The book concludes with three of the two-page origins that ran at the end of 52 and Countdown (Say, did DC ever collect all of these from both weeklies into a trade? It’s kind of too bad they went to all that trouble and then rebooted, negating all of the relevant information in these; they oughta do ‘em again for the New 52 continuity, but then, DC obviously doesn’t actually know it’s own phantom five-year continuity at this point).
There’s two from Countdown, both written by Scott Beatty.
The one for Bane is drawn by Graham Nolan, which sees the artist basically redrawing the same scenes from his Vengeance, only inking himself and given better, more modern coloring.

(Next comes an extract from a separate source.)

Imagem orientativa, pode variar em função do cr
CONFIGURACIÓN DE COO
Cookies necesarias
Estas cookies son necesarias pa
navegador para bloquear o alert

The Ra’s al Ghul one is drawn and colored by Cliff Chiang, and it’s kind of a mess, using the first five panels to retell Birth of the Demon, one panel to retell the original Denny O’Neil/Neal Adams Ra's storyline and then closing with three panels covering Batman: Death and the Maidens and “The Resurrection of Ra’s al Ghul” storyline. It’s a lot of story, and Beatty has to over-stuff the pages with narration boxes to get it all in. Revealing a weakness in the Grant Morrison spearheaded “Resurrection” storyline, I’d read it as it was published, and had no idea that much of what Beatty says happened in his summary actually happened in that mess of a storyline.
From 52, there’s the Mark Waid-written, Andy Kubert-drawn two-page, six-panel origin of Batman. It’s notable, perhaps, for its variance from “Year One,” at least in the staging and dressing of the bat-through-the-window scene, which isn’t the fevered, semi-religious event it is in Frank Miller and David Mazzuchelli’s telling, but a more calm and casual one in which Bruce Wayne is writing a letter rather than bleeding to death after wounds sustained while trying to fight crime not dressed up as a creature of the night.

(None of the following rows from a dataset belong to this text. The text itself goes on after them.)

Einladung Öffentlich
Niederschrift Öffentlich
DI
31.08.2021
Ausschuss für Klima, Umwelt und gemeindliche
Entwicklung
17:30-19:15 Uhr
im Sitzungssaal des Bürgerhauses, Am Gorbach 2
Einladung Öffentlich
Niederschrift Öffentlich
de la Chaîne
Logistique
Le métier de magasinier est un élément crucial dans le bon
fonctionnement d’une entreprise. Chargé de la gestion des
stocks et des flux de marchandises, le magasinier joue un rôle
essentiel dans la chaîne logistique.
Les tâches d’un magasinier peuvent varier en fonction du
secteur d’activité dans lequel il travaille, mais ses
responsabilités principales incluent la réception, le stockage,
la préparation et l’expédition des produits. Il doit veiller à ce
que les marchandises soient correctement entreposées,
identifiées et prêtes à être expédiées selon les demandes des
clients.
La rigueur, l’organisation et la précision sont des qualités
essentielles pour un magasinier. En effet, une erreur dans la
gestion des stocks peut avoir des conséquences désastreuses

Despite the questionable decisions of titling and packaging the trade, these are fine stories from Batman’s fruitful 1990s, featuring superior art from one of the better of his artists of that era. Personally, I had a blast re-reading Vengeance and reading Bane of the Demon for the first time. I picked this up after Dark Knight Rises, so I read all of Bane’s dialogue in Tom Hardy’s voice, which…oh man, I want to go reread “Knightfall” and Secret Six in Hardy’s Bane voice now…
Thanks for the review, Caleb, I was thinking of picking it up. It is a weird pairing of Vengeance of Bane and Bane of the Demon - why no Vengeance of Bane II?
ReplyDeleteThose 52 and Countdown origin pages were collected in a volume called DC Universe: Origins (http://collectededitions.blogspot.com/2010/03/review-dc-universe-origins-trade.html). It would be a fascinating study now to see, page-by-page, what percentage of that book is no longer in continuity? 75%? 90%?
ReplyDeleteI agree with Steve that this book skimped on the content -- this is a fine volume to feed movie-curiosity, but something longer-lasting for the versed fan would have included Vengeance of Bane II, the Bane special (in DCU continuity but released, of all things, the Batman & Robin Schumacher movie), and maybe one or two more Dixon-penned Bane stories. I was initially very interested in this and then passed on it when I saw the final contents.